Its previous guidance was for US$7.5 billion to US$8 billion.
“The global economic environment was [in the third quarter] still severely impacted by the spread of the COVID-19 pandemic and its effect on economies on all continents. However, volumes have decreased less than expected. As costs were kept well under control and freight rates have increased due to recovery in demand,” Maersk said yesterday.
The company transports about one-fifth of the world’s containers, giving it a unique view of the state of global trade.
“Container demand is expected to be supported by record-low US retail inventories for the next two to three quarters,” Jefferies LLC analyst David Kerstens said in a note. “Upcoming fixed price contract renewals will likely be at materially higher rates.”

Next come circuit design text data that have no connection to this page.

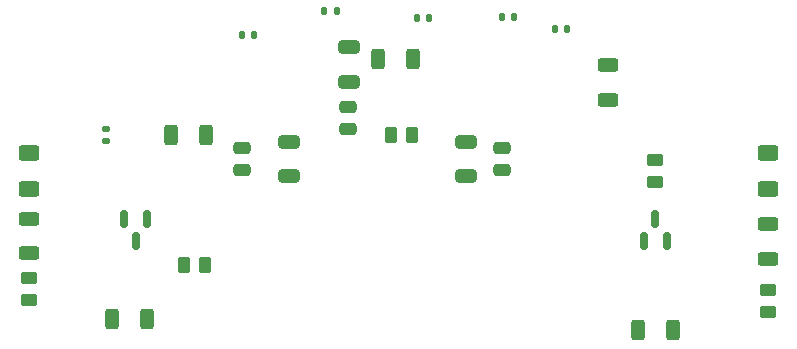
<source format=gbr>
%TF.GenerationSoftware,KiCad,Pcbnew,(6.0.4)*%
%TF.CreationDate,2024-03-24T21:34:19+02:00*%
%TF.ProjectId,KiCad Design IR Sensor,4b694361-6420-4446-9573-69676e204952,rev?*%
%TF.SameCoordinates,Original*%
%TF.FileFunction,Paste,Top*%
%TF.FilePolarity,Positive*%
%FSLAX46Y46*%
G04 Gerber Fmt 4.6, Leading zero omitted, Abs format (unit mm)*
G04 Created by KiCad (PCBNEW (6.0.4)) date 2024-03-24 21:34:19*
%MOMM*%
%LPD*%
G01*
G04 APERTURE LIST*
G04 Aperture macros list*
%AMRoundRect*
0 Rectangle with rounded corners*
0 $1 Rounding radius*
0 $2 $3 $4 $5 $6 $7 $8 $9 X,Y pos of 4 corners*
0 Add a 4 corners polygon primitive as box body*
4,1,4,$2,$3,$4,$5,$6,$7,$8,$9,$2,$3,0*
0 Add four circle primitives for the rounded corners*
1,1,$1+$1,$2,$3*
1,1,$1+$1,$4,$5*
1,1,$1+$1,$6,$7*
1,1,$1+$1,$8,$9*
0 Add four rect primitives between the rounded corners*
20,1,$1+$1,$2,$3,$4,$5,0*
20,1,$1+$1,$4,$5,$6,$7,0*
20,1,$1+$1,$6,$7,$8,$9,0*
20,1,$1+$1,$8,$9,$2,$3,0*%
G04 Aperture macros list end*
%ADD10RoundRect,0.150000X-0.150000X0.587500X-0.150000X-0.587500X0.150000X-0.587500X0.150000X0.587500X0*%
%ADD11RoundRect,0.150000X0.150000X-0.587500X0.150000X0.587500X-0.150000X0.587500X-0.150000X-0.587500X0*%
%ADD12RoundRect,0.135000X0.135000X0.185000X-0.135000X0.185000X-0.135000X-0.185000X0.135000X-0.185000X0*%
%ADD13RoundRect,0.250000X0.475000X-0.250000X0.475000X0.250000X-0.475000X0.250000X-0.475000X-0.250000X0*%
%ADD14RoundRect,0.250000X-0.475000X0.250000X-0.475000X-0.250000X0.475000X-0.250000X0.475000X0.250000X0*%
%ADD15RoundRect,0.250000X-0.312500X-0.625000X0.312500X-0.625000X0.312500X0.625000X-0.312500X0.625000X0*%
%ADD16RoundRect,0.250000X0.450000X-0.262500X0.450000X0.262500X-0.450000X0.262500X-0.450000X-0.262500X0*%
%ADD17RoundRect,0.250000X0.625000X-0.312500X0.625000X0.312500X-0.625000X0.312500X-0.625000X-0.312500X0*%
%ADD18RoundRect,0.250000X0.625000X-0.400000X0.625000X0.400000X-0.625000X0.400000X-0.625000X-0.400000X0*%
%ADD19RoundRect,0.135000X-0.135000X-0.185000X0.135000X-0.185000X0.135000X0.185000X-0.135000X0.185000X0*%
%ADD20RoundRect,0.250000X-0.450000X0.262500X-0.450000X-0.262500X0.450000X-0.262500X0.450000X0.262500X0*%
%ADD21RoundRect,0.250000X-0.625000X0.312500X-0.625000X-0.312500X0.625000X-0.312500X0.625000X0.312500X0*%
%ADD22RoundRect,0.135000X-0.185000X0.135000X-0.185000X-0.135000X0.185000X-0.135000X0.185000X0.135000X0*%
%ADD23RoundRect,0.250000X0.262500X0.450000X-0.262500X0.450000X-0.262500X-0.450000X0.262500X-0.450000X0*%
%ADD24RoundRect,0.250000X0.312500X0.625000X-0.312500X0.625000X-0.312500X-0.625000X0.312500X-0.625000X0*%
%ADD25RoundRect,0.250000X-0.262500X-0.450000X0.262500X-0.450000X0.262500X0.450000X-0.262500X0.450000X0*%
%ADD26RoundRect,0.250000X0.650000X-0.325000X0.650000X0.325000X-0.650000X0.325000X-0.650000X-0.325000X0*%
G04 APERTURE END LIST*
D10*
%TO.C,Q1*%
X120000000Y-99437500D03*
X119050000Y-97562500D03*
X120950000Y-97562500D03*
%TD*%
D11*
%TO.C,Q2*%
X163050000Y-99437500D03*
X164950000Y-99437500D03*
X164000000Y-97562500D03*
%TD*%
D12*
%TO.C,R10*%
X137010000Y-80000000D03*
X135990000Y-80000000D03*
%TD*%
D13*
%TO.C,C6*%
X151000000Y-93450000D03*
X151000000Y-91550000D03*
%TD*%
D14*
%TO.C,C4*%
X138000000Y-88050000D03*
X138000000Y-89950000D03*
%TD*%
D13*
%TO.C,C2*%
X129000000Y-93450000D03*
X129000000Y-91550000D03*
%TD*%
D15*
%TO.C,R20*%
X162537500Y-107000000D03*
X165462500Y-107000000D03*
%TD*%
D16*
%TO.C,R19*%
X173500000Y-105412500D03*
X173500000Y-103587500D03*
%TD*%
D17*
%TO.C,R18*%
X173500000Y-100962500D03*
X173500000Y-98037500D03*
%TD*%
D18*
%TO.C,R17*%
X173500000Y-95050000D03*
X173500000Y-91950000D03*
%TD*%
D19*
%TO.C,R16*%
X128990000Y-82000000D03*
X130010000Y-82000000D03*
%TD*%
%TO.C,R15*%
X143845489Y-80575489D03*
X144865489Y-80575489D03*
%TD*%
D20*
%TO.C,R14*%
X164000000Y-92587500D03*
X164000000Y-94412500D03*
%TD*%
D21*
%TO.C,R13*%
X160000000Y-84537500D03*
X160000000Y-87462500D03*
%TD*%
D19*
%TO.C,R12*%
X150990000Y-80500000D03*
X152010000Y-80500000D03*
%TD*%
D22*
%TO.C,R11*%
X117500000Y-91010000D03*
X117500000Y-89990000D03*
%TD*%
D19*
%TO.C,R9*%
X155490000Y-81500000D03*
X156510000Y-81500000D03*
%TD*%
D23*
%TO.C,R8*%
X143412500Y-90500000D03*
X141587500Y-90500000D03*
%TD*%
D15*
%TO.C,R7*%
X140537500Y-84000000D03*
X143462500Y-84000000D03*
%TD*%
D24*
%TO.C,R6*%
X118037500Y-106000000D03*
X120962500Y-106000000D03*
%TD*%
D16*
%TO.C,R5*%
X111000000Y-102587500D03*
X111000000Y-104412500D03*
%TD*%
D17*
%TO.C,R4*%
X111000000Y-97537500D03*
X111000000Y-100462500D03*
%TD*%
D18*
%TO.C,R3*%
X111000000Y-91950000D03*
X111000000Y-95050000D03*
%TD*%
D25*
%TO.C,R2*%
X125912500Y-101500000D03*
X124087500Y-101500000D03*
%TD*%
D15*
%TO.C,R1*%
X125962500Y-90500000D03*
X123037500Y-90500000D03*
%TD*%
D26*
%TO.C,C5*%
X148000000Y-93975000D03*
X148000000Y-91025000D03*
%TD*%
%TO.C,C3*%
X138075489Y-85975000D03*
X138075489Y-83025000D03*
%TD*%
%TO.C,C1*%
X133000000Y-93975000D03*
X133000000Y-91025000D03*
%TD*%
M02*

</source>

Maersk should now have a “war chest” of about US$12.5 billion that it can use for acquisitions and share buybacks without jeopardizing its investment-grade rating, Kerstens said, adding that the firm would mainly target takeovers in the land-based container logistics industry.
The outlook for global trade hangs in the balance as the pandemic cements its grip across the northern hemisphere.
However, scientists are moving to developing a COVID-19 vaccine, potentially laying the foundation for an economic rebound next year.
Meanwhile, Maersk is trimming its organization to adapt to the challenges it faces. The company plans to take restructuring costs of about US$100 million in the third quarter related to about 2,000 job cuts.
Maersk’s shares have gained about 20 percent this year and closed 1.2 percent higher on Tuesday.